Controlling the motors is an important task for this machine, and it all happens on an Arduino UNO. The entire framework and codebase for state transition and critical operations on the Turing Machine are all executed using the Arduino. Arduino UNOs have a wide range of motors drivers that are compatible and have great documentation and support.

• Learn more about Arduino UNO

An ESP32-Cam has the computing power of an ESP32 but with a camera module. This microcontroller is the heart of the symbol recognition system and is powered by being plugged into a computer.

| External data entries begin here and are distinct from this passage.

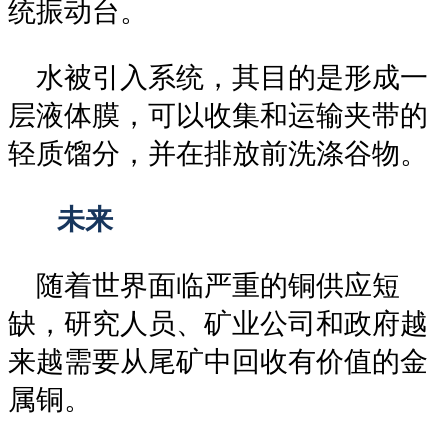
统振动台。
水被引入系统，其目的是形成一
层液体膜，可以收集和运输夹带的
轻质馏分，并在排放前洗涤谷物。
未来
随着世界面临严重的铜供应短
缺，研究人员、矿业公司和政府越
来越需要从尾矿中回收有价值的金
属铜。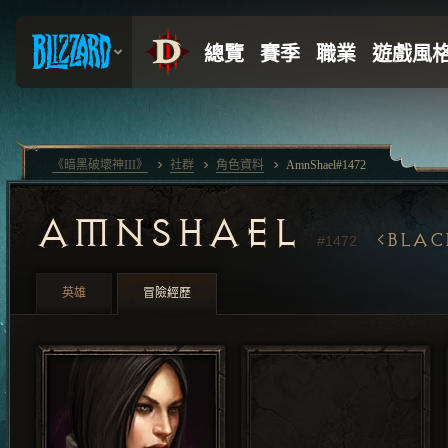
《暗黑破壞神III》
社群
角色資料
AmnShael#1472
AMNSHAEL
BLAC
#1472
英雄
冒險經歷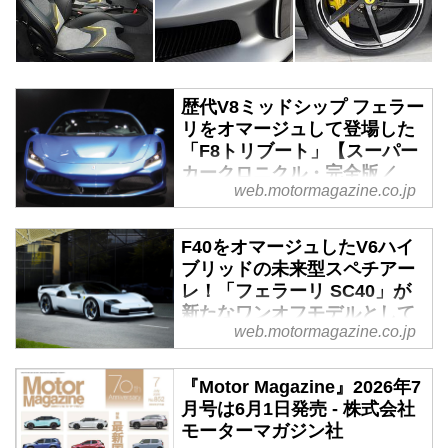
歴代V8ミッドシップ フェラー
リをオマージュして登場した
「F8トリブート」【スーパー
カークロニクル・完全版／
web.motormagazine.co.jp
071】 - Webモーターマガジ
ン
F40をオマージュしたV6ハイ
伝説として始まり、革新へと至っ
ブリッドの未来型スペチアー
たスーパーカーたち。1970年代
レ！「フェラーリ SC40」が
の懐かしいモデルから現代のハイ
新たなワンオフモデルとして
パースポーツまで紹介していこ
web.motormagazine.co.jp
登場 - Webモーターマガジン
う。今回は、2019年にV8ミッド
シップ フェラーリの新型として
フェラーリは、スペシャルプロジ
『Motor Magazine』2026年7
登場した、F8トリブートだ。
ェクトプログラムによる最新のワ
月号は6月1日発売 - 株式会社
ンオフモデル「SC40」を発表し
モーターマガジン社
た。ミッドシップV6ハイブリッ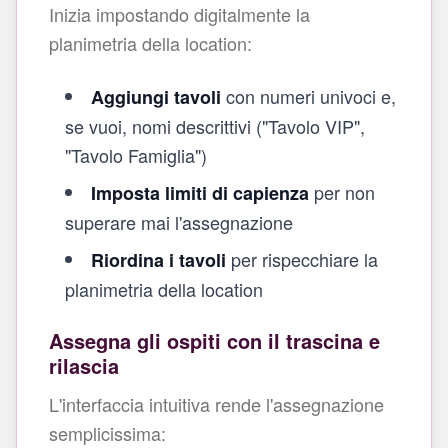
Inizia impostando digitalmente la
planimetria della location:
con numeri univoci e,
Aggiungi tavoli
se vuoi, nomi descrittivi ("Tavolo VIP",
"Tavolo Famiglia")
per non
Imposta limiti di capienza
superare mai l'assegnazione
per rispecchiare la
Riordina i tavoli
planimetria della location
Assegna gli ospiti con il trascina e
rilascia
L'interfaccia intuitiva rende l'assegnazione
semplicissima: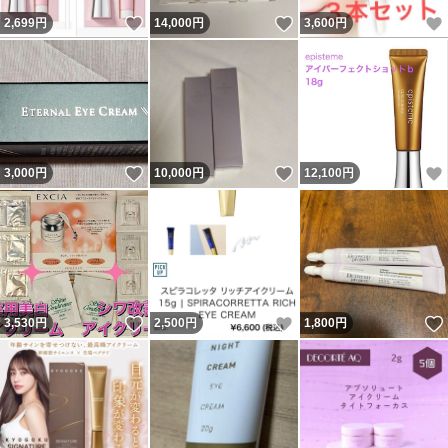
いいね！
いいね！
2,699
円
14,000
円
3,600
円
いいね！
いいね！
3,000
円
10,000
円
12,100
円
いいね！
いいね！
3,530
円
2,500
円
1,800
円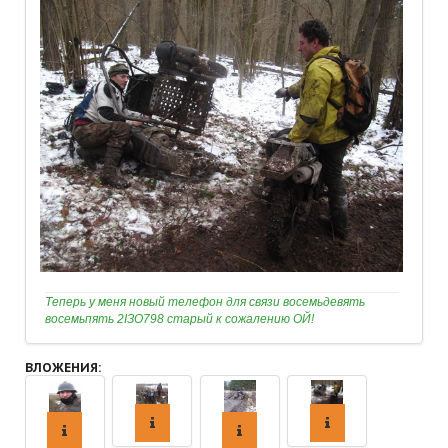
Теперь у меня новый телефон для связи восемьдевять
восемьпять 2IЗО798 старый к сожалению ОЙ!
ВЛОЖЕНИЯ: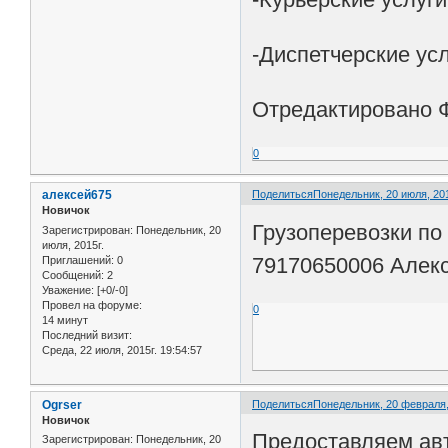
-Диспетчерские усл
Отредактировано ФУ
0
алексей675
Поделиться
Понедельник, 20 июля, 201
Новичок
Грузоперевозки по
Зарегистрирован
: Понедельник, 20
июля, 2015г.
79170650006 Алек
Приглашений:
0
Сообщений:
2
Уважение:
[+0/-0]
Провел на форуме:
0
14 минут
Последний визит:
Среда, 22 июля, 2015г. 19:54:57
Ogrser
Поделиться
Понедельник, 20 февраля, 
Новичок
Предоставляем ав
Зарегистрирован
: Понедельник, 20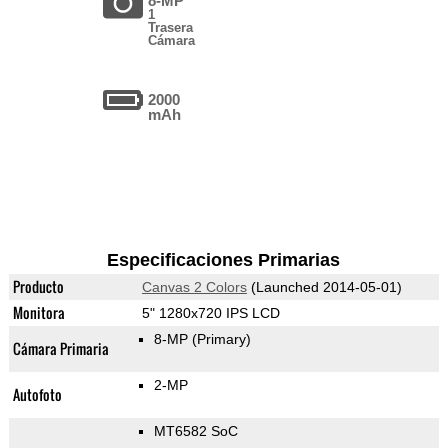
8-MP
1
Trasera
Cámara
2000
mAh
Especificaciones Primarias
Producto
Canvas 2 Colors
(Launched 2014-05-01)
Monitora
5" 1280x720 IPS LCD
8-MP
(Primary)
Cámara Primaria
2-MP
Autofoto
MT6582 SoC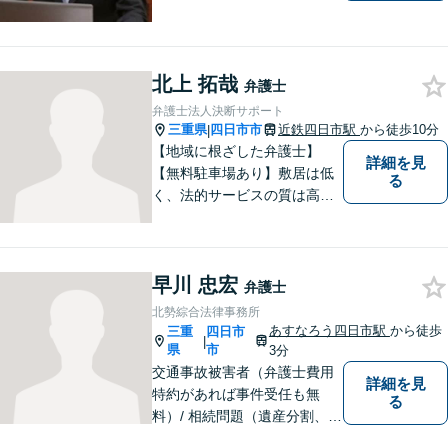
おり、中でも被害者からのご
相談案件を中心に手掛けてい
ます。その他の法律問題につ
いても、あなたの身近な相談
北上 拓哉
弁護士
役として、あなたの力になり
弁護士法人決断サポート
ます。
三重県
四日市市
近鉄四日市駅
から徒歩10分
|
【地域に根ざした弁護士】
詳細を見
【無料駐車場あり】敷居は低
る
く、法的サービスの質は高く
をモットーに、ご相談者の立
場に立って、問題の解決を目
指します。交通事故／借金問
早川 忠宏
題／離婚問題／相続問題／企
弁護士
業法務など、幅広く対応可
北勢綜合法律事務所
能。【明確な料金体系】どう
あすなろう四日市駅
から徒歩
三重
四日市
|
ぞご連絡ください。
県
市
3分
交通事故被害者（弁護士費用
詳細を見
特約があれば事件受任も無
る
料）/ 相続問題（遺産分割、遺
言等）。是非一度ご相談くだ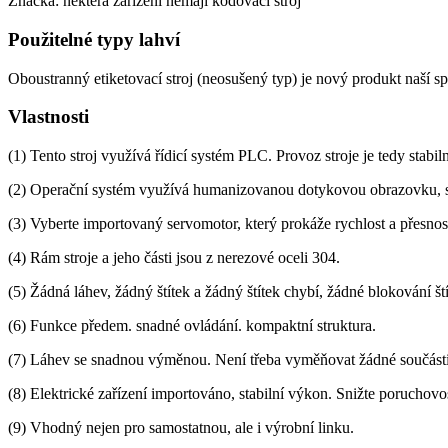
Značka: některá zařízení nemají kódovací stroj
Použitelné typy lahví
Oboustranný etiketovací stroj (neosušený typ) je nový produkt naší spo
Vlastnosti
(1) Tento stroj využívá řídicí systém PLC. Provoz stroje je tedy stabiln
(2) Operační systém využívá humanizovanou dotykovou obrazovku, 
(3) Vyberte importovaný servomotor, který prokáže rychlost a přesnos
(4) Rám stroje a jeho části jsou z nerezové oceli 304.
(5) Žádná láhev, žádný štítek a žádný štítek chybí, žádné blokování š
(6) Funkce předem. snadné ovládání. kompaktní struktura.
(7) Láhev se snadnou výměnou. Není třeba vyměňovat žádné součásti
(8) Elektrické zařízení importováno, stabilní výkon. Snižte poruchovo
(9) Vhodný nejen pro samostatnou, ale i výrobní linku.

• Learn more about ESP32-Cam

The AdaFruit Motor Shield v2 has the ability to control and power steppers, DC motors and servos, and stacks on an Arduino UNO. Using the Motor Shield prevents the need for several different driver boards and power management for the motors.

• Learn more about the Motor Shield

This schematic is a wiring-level representation of how motors and components are wired to the motor shield.

DC motors were used for the coarse control of the film movement. These motors unwind the tape from the spools to provide some slack for the fine control of the tape. These motors are controlled and powered by an AdaFruit Motor Shield v2.

A Nema 17 bipolar stepper motor controls the fine movement of the tape. This stepper has 1.8-degree step intervals and a total of 200 steps. The machine takes advantage of the small step intervals to move the tape in small amounts for smoother writing. This motor is controlled and powered by an AdaFruit Motor Shield v2.

Servos control the vertical and horizontal motion of the marker. One actuates the use of the marker by lifting it up and down while the second servo moves the marker across the tape. This setup is optimized for drawing straight lines that are either directly parallel or perpendicular to the tape.

Actuating the tape is used for drawing symbols in coordination with the servos on the writing head. Lines parallel to the tape are created by actuating the marker downward and then moving the tape backward for forward motion. This utilized the fine movement of the tape actuation system.

The eraser head is actuated using a servo. In the un-actuated position, the eraser head is held above the tape by using the servos, and then when erasing needs to start, the servos lowers the eraser head down to touch the tape.

Once the eraser head has been actuated and is touching the tape, a DC motor starts spinning the eraser so that there is more surface to erase any symbols.

Once the eraser head is actuated and the eraser is spinning, the tape is moved across the eraser to erase any symbols on the tape. Using the tape actuation system allows for fine control of what parts of the tape come into contact with the eraser.